Exercise description
From the entries below, output the line with "thumb ip: (46, 74)" and each following line up to and including the line with "ring tip: (75, 120)", exactly as written.

Source information
* * *

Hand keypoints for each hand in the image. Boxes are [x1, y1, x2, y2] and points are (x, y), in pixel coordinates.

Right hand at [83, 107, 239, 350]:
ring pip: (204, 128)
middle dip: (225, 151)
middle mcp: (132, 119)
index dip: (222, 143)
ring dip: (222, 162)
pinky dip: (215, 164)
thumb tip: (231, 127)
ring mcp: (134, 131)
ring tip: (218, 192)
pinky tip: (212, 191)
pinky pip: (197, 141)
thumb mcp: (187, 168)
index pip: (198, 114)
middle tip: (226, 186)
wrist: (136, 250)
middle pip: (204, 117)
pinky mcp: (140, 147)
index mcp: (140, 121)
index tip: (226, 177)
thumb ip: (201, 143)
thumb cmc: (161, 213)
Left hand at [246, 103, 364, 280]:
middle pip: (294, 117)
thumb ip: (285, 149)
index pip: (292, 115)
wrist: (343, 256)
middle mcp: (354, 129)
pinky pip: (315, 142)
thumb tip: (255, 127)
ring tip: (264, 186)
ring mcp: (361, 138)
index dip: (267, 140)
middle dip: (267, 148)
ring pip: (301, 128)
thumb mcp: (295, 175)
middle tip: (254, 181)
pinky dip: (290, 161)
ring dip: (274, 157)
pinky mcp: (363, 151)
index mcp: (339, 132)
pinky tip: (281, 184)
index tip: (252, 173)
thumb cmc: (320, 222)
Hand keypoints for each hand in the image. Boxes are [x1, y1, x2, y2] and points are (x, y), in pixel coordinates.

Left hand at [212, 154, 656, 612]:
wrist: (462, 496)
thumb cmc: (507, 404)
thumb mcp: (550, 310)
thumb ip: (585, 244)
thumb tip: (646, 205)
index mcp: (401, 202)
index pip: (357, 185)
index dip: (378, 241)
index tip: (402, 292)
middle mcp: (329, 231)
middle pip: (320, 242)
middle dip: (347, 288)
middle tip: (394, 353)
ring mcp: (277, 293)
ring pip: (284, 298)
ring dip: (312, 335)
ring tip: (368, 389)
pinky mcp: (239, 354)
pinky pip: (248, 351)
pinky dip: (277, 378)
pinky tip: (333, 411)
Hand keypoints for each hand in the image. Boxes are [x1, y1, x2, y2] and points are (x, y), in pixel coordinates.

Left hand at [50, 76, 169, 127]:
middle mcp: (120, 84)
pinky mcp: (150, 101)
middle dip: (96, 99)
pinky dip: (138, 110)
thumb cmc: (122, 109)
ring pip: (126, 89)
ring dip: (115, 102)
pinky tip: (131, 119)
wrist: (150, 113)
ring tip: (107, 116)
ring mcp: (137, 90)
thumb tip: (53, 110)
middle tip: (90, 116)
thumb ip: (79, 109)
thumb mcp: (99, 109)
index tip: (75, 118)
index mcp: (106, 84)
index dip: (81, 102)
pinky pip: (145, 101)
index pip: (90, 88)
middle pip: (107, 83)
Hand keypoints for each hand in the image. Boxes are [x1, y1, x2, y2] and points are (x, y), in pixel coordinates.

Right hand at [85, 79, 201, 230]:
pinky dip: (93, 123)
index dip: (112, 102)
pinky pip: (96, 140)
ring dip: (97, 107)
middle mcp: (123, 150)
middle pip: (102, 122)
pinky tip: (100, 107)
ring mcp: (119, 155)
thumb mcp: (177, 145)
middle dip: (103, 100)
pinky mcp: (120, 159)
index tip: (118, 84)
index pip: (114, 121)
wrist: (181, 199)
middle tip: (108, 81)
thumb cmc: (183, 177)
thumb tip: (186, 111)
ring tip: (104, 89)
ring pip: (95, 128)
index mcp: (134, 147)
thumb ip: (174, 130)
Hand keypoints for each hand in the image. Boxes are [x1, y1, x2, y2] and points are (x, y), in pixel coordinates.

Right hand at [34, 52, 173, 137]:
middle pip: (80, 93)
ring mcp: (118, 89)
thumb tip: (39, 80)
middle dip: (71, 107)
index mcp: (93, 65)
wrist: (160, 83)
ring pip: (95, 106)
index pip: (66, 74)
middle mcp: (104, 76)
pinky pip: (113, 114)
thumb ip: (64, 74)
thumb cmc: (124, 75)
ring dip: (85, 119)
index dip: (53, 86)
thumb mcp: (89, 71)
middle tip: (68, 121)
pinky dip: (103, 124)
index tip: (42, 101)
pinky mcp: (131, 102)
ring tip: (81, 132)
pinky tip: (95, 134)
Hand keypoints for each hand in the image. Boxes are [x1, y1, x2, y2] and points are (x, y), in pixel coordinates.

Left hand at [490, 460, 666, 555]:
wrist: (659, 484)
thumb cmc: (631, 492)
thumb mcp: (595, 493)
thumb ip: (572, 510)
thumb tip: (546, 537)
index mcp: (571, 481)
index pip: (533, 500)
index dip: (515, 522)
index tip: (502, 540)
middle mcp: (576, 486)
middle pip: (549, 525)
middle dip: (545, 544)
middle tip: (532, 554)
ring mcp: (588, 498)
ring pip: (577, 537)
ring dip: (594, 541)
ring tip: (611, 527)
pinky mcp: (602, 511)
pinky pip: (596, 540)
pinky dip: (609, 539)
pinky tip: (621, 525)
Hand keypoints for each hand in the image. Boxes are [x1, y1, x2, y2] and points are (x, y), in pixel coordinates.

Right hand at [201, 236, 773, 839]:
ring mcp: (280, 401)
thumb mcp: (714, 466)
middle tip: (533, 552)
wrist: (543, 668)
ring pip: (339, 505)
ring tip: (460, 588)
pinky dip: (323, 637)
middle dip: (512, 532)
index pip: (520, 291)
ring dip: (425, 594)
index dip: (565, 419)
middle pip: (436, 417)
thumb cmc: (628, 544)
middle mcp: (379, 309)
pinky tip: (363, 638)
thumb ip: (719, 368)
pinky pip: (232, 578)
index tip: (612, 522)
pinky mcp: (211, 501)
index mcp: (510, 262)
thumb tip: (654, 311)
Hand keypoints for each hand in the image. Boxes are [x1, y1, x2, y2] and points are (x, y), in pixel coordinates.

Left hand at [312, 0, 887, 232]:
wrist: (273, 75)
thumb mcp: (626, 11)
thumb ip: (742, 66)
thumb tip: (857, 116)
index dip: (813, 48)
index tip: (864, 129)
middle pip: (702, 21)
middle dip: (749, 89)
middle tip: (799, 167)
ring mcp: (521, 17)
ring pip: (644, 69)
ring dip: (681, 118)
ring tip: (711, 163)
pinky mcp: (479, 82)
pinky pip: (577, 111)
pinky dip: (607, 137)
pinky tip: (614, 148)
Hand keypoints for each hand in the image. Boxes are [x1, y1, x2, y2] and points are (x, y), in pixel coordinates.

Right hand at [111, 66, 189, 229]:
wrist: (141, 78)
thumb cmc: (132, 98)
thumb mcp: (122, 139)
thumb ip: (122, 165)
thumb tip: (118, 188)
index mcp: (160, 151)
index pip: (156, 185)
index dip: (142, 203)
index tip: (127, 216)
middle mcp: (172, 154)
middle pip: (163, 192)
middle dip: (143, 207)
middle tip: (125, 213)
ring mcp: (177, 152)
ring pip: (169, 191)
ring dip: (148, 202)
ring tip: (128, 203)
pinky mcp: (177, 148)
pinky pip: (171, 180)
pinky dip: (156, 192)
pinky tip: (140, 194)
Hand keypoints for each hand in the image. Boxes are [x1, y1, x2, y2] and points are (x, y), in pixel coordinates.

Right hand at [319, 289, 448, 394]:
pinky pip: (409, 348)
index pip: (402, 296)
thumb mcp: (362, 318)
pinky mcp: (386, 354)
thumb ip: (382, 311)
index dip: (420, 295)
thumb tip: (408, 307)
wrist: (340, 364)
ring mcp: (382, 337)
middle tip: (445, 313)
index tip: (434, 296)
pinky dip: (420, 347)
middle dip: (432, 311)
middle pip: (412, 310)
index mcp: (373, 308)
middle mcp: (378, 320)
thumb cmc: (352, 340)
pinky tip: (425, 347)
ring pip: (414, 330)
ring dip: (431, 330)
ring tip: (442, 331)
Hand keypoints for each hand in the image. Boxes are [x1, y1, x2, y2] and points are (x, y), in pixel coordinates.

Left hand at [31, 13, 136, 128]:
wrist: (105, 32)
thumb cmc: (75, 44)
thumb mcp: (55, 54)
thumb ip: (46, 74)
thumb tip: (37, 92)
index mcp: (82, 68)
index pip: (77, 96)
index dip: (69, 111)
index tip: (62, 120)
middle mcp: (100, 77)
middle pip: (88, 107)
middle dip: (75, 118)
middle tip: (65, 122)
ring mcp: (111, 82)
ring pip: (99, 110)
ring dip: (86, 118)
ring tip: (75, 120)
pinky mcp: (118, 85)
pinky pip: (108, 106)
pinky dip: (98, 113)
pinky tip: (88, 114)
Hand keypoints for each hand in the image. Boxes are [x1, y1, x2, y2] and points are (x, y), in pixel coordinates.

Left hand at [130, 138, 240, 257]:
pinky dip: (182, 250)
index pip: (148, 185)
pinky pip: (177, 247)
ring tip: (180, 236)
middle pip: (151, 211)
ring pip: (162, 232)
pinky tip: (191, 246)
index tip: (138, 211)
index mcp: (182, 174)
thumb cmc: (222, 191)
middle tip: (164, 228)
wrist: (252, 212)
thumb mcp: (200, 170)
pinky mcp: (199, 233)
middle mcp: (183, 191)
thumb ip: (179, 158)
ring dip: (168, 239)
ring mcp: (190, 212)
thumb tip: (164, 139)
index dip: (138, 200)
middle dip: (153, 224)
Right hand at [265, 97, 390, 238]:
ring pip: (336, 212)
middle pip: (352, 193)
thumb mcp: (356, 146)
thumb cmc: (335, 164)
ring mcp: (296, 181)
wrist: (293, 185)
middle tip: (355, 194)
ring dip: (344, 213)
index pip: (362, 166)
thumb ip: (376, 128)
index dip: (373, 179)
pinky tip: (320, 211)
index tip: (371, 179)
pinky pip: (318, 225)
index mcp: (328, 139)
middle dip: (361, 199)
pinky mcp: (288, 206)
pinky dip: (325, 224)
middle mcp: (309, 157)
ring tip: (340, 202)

* * *

Your solution
thumb ip: (46, 74)
thumb tip: (37, 92)
index mcp: (82, 68)
index pip: (77, 96)
index dip: (69, 111)
index tip: (62, 120)
middle mcp: (100, 77)
middle pip: (88, 107)
middle dip: (75, 118)
middle tip: (65, 122)
ring mcp: (111, 82)
ring pip: (99, 110)
ring dip: (86, 118)
ring tip: (75, 120)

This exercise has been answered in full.